Numéro 07/8 Juillet-Août 2013 par Thomas Lemaigre

juillet 2013

Faut-il limi­ter les plus hauts salaires « en temps de crise », ont titré en sub­stance, cha­cun à leur tour, tous nos jour­naux d’information depuis deux ans. Com­ment en est-on venu presque quo­ti­dien­ne­ment, déjà avant les affaires Cahu­zac et Off­shore Leaks, à mettre en cause dans la même phrase inter­dic­tion des para­chutes dorés, les inté­rêts notion­nels et les paradis […]

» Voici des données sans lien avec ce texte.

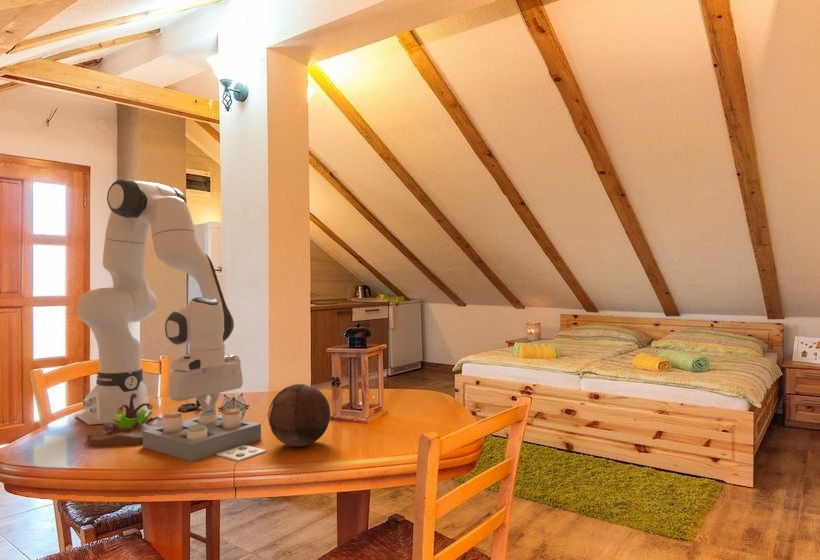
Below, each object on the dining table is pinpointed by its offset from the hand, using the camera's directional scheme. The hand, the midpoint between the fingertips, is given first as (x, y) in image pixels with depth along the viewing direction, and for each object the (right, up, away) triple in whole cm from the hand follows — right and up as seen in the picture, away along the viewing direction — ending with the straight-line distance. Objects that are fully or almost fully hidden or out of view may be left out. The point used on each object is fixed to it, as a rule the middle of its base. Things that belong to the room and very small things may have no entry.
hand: (208, 411), depth 147 cm
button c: (+2, -6, -14) cm, 15 cm away
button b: (0, -6, 0) cm, 6 cm away
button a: (-6, -4, -8) cm, 11 cm away
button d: (+8, -4, -6) cm, 11 cm away
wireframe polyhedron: (+3, -6, +13) cm, 15 cm away
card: (+13, -6, -15) cm, 21 cm away
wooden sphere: (+26, -6, -10) cm, 28 cm away
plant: (-21, -7, +1) cm, 22 cm away
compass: (-16, -7, +28) cm, 33 cm away
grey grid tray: (+1, -6, -7) cm, 9 cm away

Faut-il limi­ter les plus hauts salaires « en temps de crise », ont titré en sub­stance, cha­cun à leur tour, tous nos jour­naux d’information depuis deux ans. Com­ment en est-on venu presque quo­ti­dien­ne­ment, déjà avant les affaires Cahu­zac et Off­shore Leaks, à mettre en cause dans la même phrase inter­dic­tion des para­chutes dorés, les inté­rêts notion­nels et les para­dis fis­caux ? Que l’on soit édi­to­ria­liste ou res­pon­sable poli­tique, on est désor­mais plus prompt à appe­ler de ses vœux une limi­ta­tion des rému­né­ra­tions des tra­deurs, voire des patrons qu’à par­tir en croi­sade contre la rage taxa­toire… Y a‑t-il quelque chose qui est en train de changer ?

Grand écart et paralysie

Seule­ment 0,2 % de crois­sance pré­vu en 2013 ! Depuis 2008, l’économie a ces­sé de croitre, et les inéga­li­tés se main­tiennent voire s’amplifient. Les plus riches conti­nuent de s’enrichir, alors que les autres, dans le meilleur des cas, espèrent main­te­nir leur reve­nu — ils ne pensent même plus à leur pou­voir d’achat. D’après la der­nière édi­tion du rap­port du consul­tant Cap­ge­mi­ni sur les grandes for­tunes, le nombre de nos com­pa­triotes mil­lion­naires1 en dol­lars a aug­men­té de 7 % en 2012. Le taux de pau­vre­té belge va, quant à lui, se main­te­nir au-des­sus des 15 % pour la seconde année consécutive.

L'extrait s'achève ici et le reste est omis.